## THE PROBLEM
Please return every line below that contains the string "lines".

[Stored items]
--- START ---
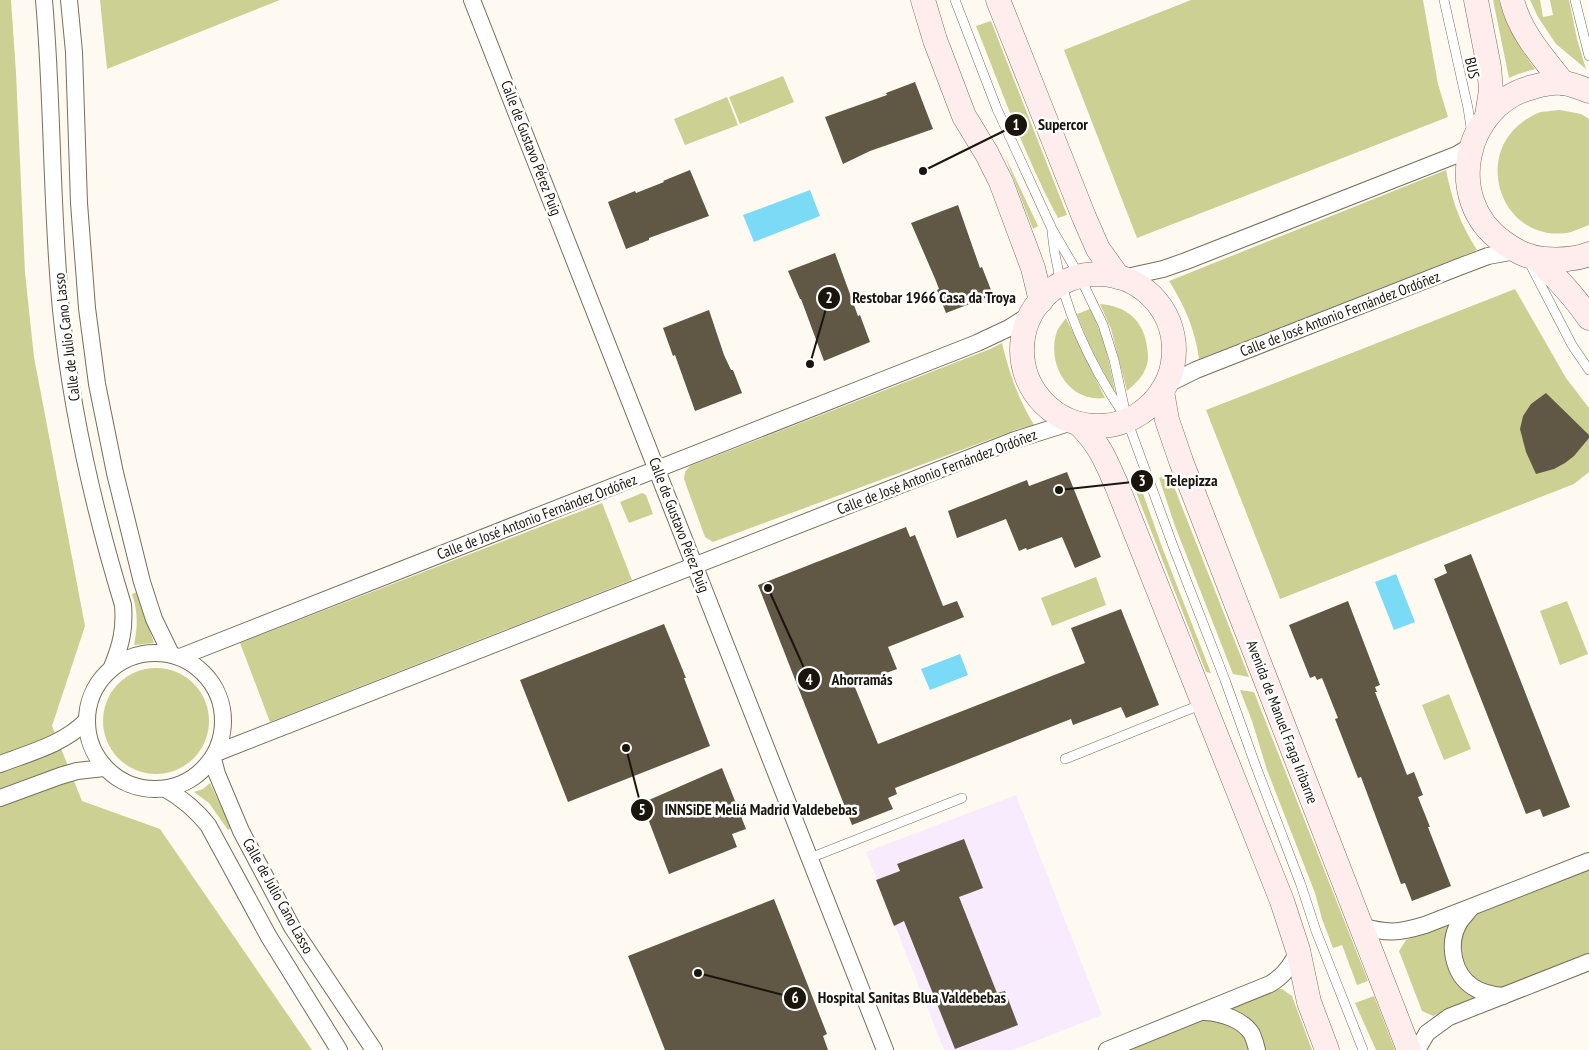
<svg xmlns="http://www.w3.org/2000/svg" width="1589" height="1050" viewBox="0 0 1589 1050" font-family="'PT Sans Narrow',sans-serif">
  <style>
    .education { fill: #f9ebfe }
    .green { fill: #cdd093 }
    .water { fill: #7bdbf7 }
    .building { fill: #605744 }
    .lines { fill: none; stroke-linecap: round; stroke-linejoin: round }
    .lane-casing { stroke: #796f5b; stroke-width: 10 }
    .street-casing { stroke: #796f5b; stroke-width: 18 }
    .secondary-casing { stroke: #796f5b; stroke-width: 25 }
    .lane { stroke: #fff; stroke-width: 9 }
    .street { stroke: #fff; stroke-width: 16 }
    .secondary { stroke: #ffedee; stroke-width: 24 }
    .labels { text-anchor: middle; stroke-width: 5; stroke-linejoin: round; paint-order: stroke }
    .street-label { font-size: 15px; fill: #1a160e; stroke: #fff }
    .leader { fill: none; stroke: #1a160e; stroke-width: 2 }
    .callout-dot { fill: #1a160e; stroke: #fff; stroke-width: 2 }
    .mark-label { font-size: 15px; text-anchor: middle; font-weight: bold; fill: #fff }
    .callout-label { font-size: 16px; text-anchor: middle; font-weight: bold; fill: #1a160e; stroke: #fff; stroke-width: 5; stroke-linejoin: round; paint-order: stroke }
  </style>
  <rect width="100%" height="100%" fill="#fefaf1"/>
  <path class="education" d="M1016 795 1102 1015 1013 1050H944L866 852Z"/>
  <g class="green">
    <path d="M0 0H11L16 73 25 273 34 357 85 626 52 726 82 801 160 829 312 1050H0Z"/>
    <path d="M100 0H280L107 69Z"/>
    <path d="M1191 0H1423L1438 84 1448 117 1137 238 1064 50Z"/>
    <path d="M1493 0H1499C1506 26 1519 47 1535 69L1518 74 1509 78Z"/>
    <path d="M1530 0H1540L1543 17 1553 15 1550 0H1569L1577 39 1586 69 1556 44 1538 17Z"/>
    <path d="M991 21 1067 215 1058 218C1025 157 1002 91 976 26Z"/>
    <path d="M783 76 794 102 740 124 729 97Z"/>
    <path d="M727 97 738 125 685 145 674 119Z"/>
    <path d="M1560 110 1581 114 1589 119V225C1583 227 1577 230 1571 232 1500 247 1465 145 1538 113 1544 111 1553 111 1560 110Z"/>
    <path d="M1004 154 1038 226 1033 229Z"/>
    <path d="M1446 170C1453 203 1459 221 1477 250L1199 359C1195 330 1185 306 1169 281Z"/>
    <path d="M1515 289 1566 378 1589 408V472L1574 484 1280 599 1206 410Z"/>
    <path d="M1100 304C1127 306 1144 321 1147 347 1148 354 1149 361 1146 367 1143 377 1135 384 1127 391L1111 329Z"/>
    <path d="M1090 309C1103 335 1110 363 1115 392 1100 366 1087 342 1077 314Z"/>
    <path d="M1066 318 1105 398C1068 403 1046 363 1057 331 1059 327 1063 322 1066 318Z"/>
    <path d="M1002 343C1010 375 1017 396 1034 425L1018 429 713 542 705 537 684 479 685 472 690 466 990 349Z"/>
    <path d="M1169 474 1249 677 1233 674 1175 526 1159 478Z"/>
    <path d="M1140 485 1162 547 1211 673 1206 672 1134 487Z"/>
    <path d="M642 493 646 495 653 514 629 523 620 502Z"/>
    <path d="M602 503 632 580 270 722 240 643Z"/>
    <path d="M1096 577 1106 605 1052 626 1041 598Z"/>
    <path d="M137 592 154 643 134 645C138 626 138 612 132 594Z"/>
    <path d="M1567 601 1588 654 1560 665 1540 611Z"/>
    <circle cx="156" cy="721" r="53"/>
    <path d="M1240 690 1254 692 1368 981 1357 985 1342 945 1333 948 1322 919 1315 893 1267 770 1252 721Z"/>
    <path d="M1449 694 1471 749 1444 760 1422 705Z"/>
    <path d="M210 783 231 828 228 830 209 803 194 792 203 789Z"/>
    <path d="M1589 868V956L1433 1016 1422 1011 1399 951 1406 940Z"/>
    <path d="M1276 989H1282L1292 996 1312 1050H1123Z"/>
    <path d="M1374 996 1395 1050H1376L1355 1003Z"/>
  </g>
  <g class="water">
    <path d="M810 190 820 216 754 242 743 215Z"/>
    <path d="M1396 574 1415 622 1394 630 1375 582Z"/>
    <path d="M960 654 968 675 930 690 921 669Z"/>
  </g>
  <g class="building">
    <path d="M915 82 933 129 870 151 843 164 825 117 887 95 886 93Z"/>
    <path d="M690 170 709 216 649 238V240L626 249 608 202 635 191 636 193 664 182 663 181Z"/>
    <path d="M958 205 980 268 982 267 993 295 946 313 937 290 939 289 936 281 911 223Z"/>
    <path d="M835 253 858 316 860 315 870 342 824 361 801 299H800L788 271Z"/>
    <path d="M709 310 724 355 731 370H733L742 393 695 411 675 355 673 356 663 328Z"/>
    <path d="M1546 393 1589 435V438L1574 456 1565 463 1554 469 1536 474 1526 452 1520 429 1523 416 1531 404Z"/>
    <path d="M1067 472 1101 557 1075 568 1062 537 1027 550 1026 548 1019 551 1006 519 957 538 948 511 1027 480 1029 486Z"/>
    <path d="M906 527 910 537 915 535 943 606 957 601 964 617 888 647 897 669 854 685 878 744 1085 663 1071 628 1121 609 1159 705 1126 718 1121 707 1073 725 1071 719 895 788 897 794 888 798 893 809 852 825 758 585Z"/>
    <path d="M1471 554 1570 807 1543 817 1540 809 1526 814 1434 579 1447 573 1444 565Z"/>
    <path d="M1348 601 1380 685 1375 687 1377 692H1375L1407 775 1414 772 1423 795 1418 797 1430 827H1428L1451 886 1412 901 1405 883 1401 884 1361 777 1358 778 1335 719 1338 718 1322 678 1317 680 1315 676 1310 678 1289 625Z"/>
    <path d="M664 624 686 678H684L710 746 568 802 520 680Z"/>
    <path d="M722 768 746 829 732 834 737 847 669 874 642 803Z"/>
    <path d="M964 839 983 888 959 897 997 993 1005 991 1018 1025 955 1049 904 921 894 926 876 880 900 871 897 864Z"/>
    <path d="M774 899 827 1034 823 1036 828 1050H665L628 956Z"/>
  </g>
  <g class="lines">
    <g class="lane-casing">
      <g id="lane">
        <path d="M955 0 997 109 1014 146 1052 229 1080 277 1103 325 1114 360 1127 420 1173 546 1225 680 1255 764 1301 885 1316 931 1363 1050"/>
        <path d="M1444 0 1468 108 1472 134"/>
        <path d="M1575 0 1589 56"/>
        <path d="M1052 231C1058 298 1087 360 1124 415"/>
        <path d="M1529 262 1572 345 1589 370"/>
        <path d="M1065 759 1195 707H1203"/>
        <path d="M810 858 962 798"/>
      </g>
    </g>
    <g class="street-casing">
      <g id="street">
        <path d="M44 0C53 103 51 207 61 310 71 409 94 510 123 605 125 629 121 645 112 667"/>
        <path d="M69 0 74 52 79 203 87 308 97 384 115 473 142 582 154 619 171 654"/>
        <path d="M472 0 885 1050"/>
        <path d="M1122 278 1163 269 1186 261 1456 155 1471 146"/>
        <path d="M1166 385 1196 370 1464 265 1488 256 1516 251"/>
        <circle cx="155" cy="721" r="68"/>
        <path d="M180 657 977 343 1009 328 1031 314"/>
        <path d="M216 753 1015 440 1072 422"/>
        <path d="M213 759 217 774 241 831 292 927 374 1050"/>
        <path d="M0 764C29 753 64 744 86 721"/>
        <path d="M166 789C183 799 196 810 208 825L269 937 339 1050"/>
        <path d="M0 798 60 776 77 771 104 768"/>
        <path d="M1471 908C1467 913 1462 918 1459 923 1447 944 1453 974 1473 987 1482 993 1492 995 1503 996"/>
        <path d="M1361 926C1388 934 1398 933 1425 925L1589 861"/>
        <path d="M1205 1012C1222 1013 1242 1019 1252 1034 1254 1039 1256 1045 1257 1050"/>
        <path d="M1107 1050 1270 984C1284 976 1292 965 1298 950"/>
        <path d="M1417 1050 1427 1033 1449 1017 1589 962"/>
      </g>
    </g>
    <g class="secondary-casing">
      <g id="secondary">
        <path d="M923 0 935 40 964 116 987 154 1001 182 1033 268 1041 301"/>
        <path d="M998 0 1084 217 1098 249 1118 277"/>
        <path d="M1476 0 1489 67 1491 90 1487 116"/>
        <path d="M1512 0C1520 33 1543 57 1563 83"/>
        <path d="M1589 91C1581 88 1572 84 1563 83 1553 82 1543 84 1533 87 1464 104 1443 200 1503 242 1516 251 1528 258 1544 259 1560 260 1575 260 1589 254"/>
        <path d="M1537 259C1556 277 1574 296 1589 318"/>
        <circle cx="1098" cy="350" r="76"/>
        <path d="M1162 391 1167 420 1181 461 1409 1050"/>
        <path d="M1079 424C1100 445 1105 459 1117 486L1282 901 1298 950 1309 1002 1327 1050"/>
      </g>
    </g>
    <use href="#lane" class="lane"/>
    <use href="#street" class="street"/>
    <use href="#secondary" class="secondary"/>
  </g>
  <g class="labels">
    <g class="street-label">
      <text transform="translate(1472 68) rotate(77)" y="5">BUS</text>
      <text transform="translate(531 148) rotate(69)" y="5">Calle de Gustavo Pérez Puig</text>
      <text transform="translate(1340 314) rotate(-21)" y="5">Calle de José Antonio Fernández Ordóñez</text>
      <text transform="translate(67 337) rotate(-97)" y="5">Calle de Julio Cano Lasso</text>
      <text transform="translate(937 472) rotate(-21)" y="5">Calle de José Antonio Fernández Ordóñez</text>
      <text transform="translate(537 517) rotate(-21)" y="5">Calle de José Antonio Fernández Ordóñez</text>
      <text transform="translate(679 525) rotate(69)" y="5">Calle de Gustavo Pérez Puig</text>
      <text transform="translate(1282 722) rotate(69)" y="5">Avenida de Manuel Fraga Iribarne</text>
      <text transform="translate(278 896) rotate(61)" y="5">Calle de Julio Cano Lasso</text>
    </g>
  </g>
  <path class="leader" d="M923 171L1016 125M810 364L829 298M1059 490L1142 481M768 588L809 679M626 748L642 810M698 973L795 998"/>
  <g class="callout-dot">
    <circle cx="923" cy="171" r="5"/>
    <circle cx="810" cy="364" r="5"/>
    <circle cx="1059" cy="490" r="5"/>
    <circle cx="768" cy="588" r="5"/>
    <circle cx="626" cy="748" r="5"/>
    <circle cx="698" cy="973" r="5"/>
    <circle cx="1016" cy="125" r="12"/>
    <circle cx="829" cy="298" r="12"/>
    <circle cx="1142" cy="481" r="12"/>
    <circle cx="809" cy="679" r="12"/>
    <circle cx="642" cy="810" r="12"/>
    <circle cx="795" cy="998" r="12"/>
  </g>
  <g class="mark-label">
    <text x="1016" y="130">1</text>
    <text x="829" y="303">2</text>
    <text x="1142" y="486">3</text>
    <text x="809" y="685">4</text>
    <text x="642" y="815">5</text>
    <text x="795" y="1003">6</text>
  </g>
  <g class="callout-label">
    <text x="1063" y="130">Supercor</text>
    <text x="934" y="303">Restobar 1966 Casa da Troya</text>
    <text x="1191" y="486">Telepizza</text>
    <text x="862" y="685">Ahorramás</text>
    <text x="761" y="815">INNSiDE Meliá Madrid Valdebebas</text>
    <text x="912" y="1003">Hospital Sanitas Blua Valdebebas</text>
  </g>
</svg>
--- END ---
## EXERCISE ANSWER
    .lines { fill: none; stroke-linecap: round; stroke-linejoin: round }
  <g class="lines">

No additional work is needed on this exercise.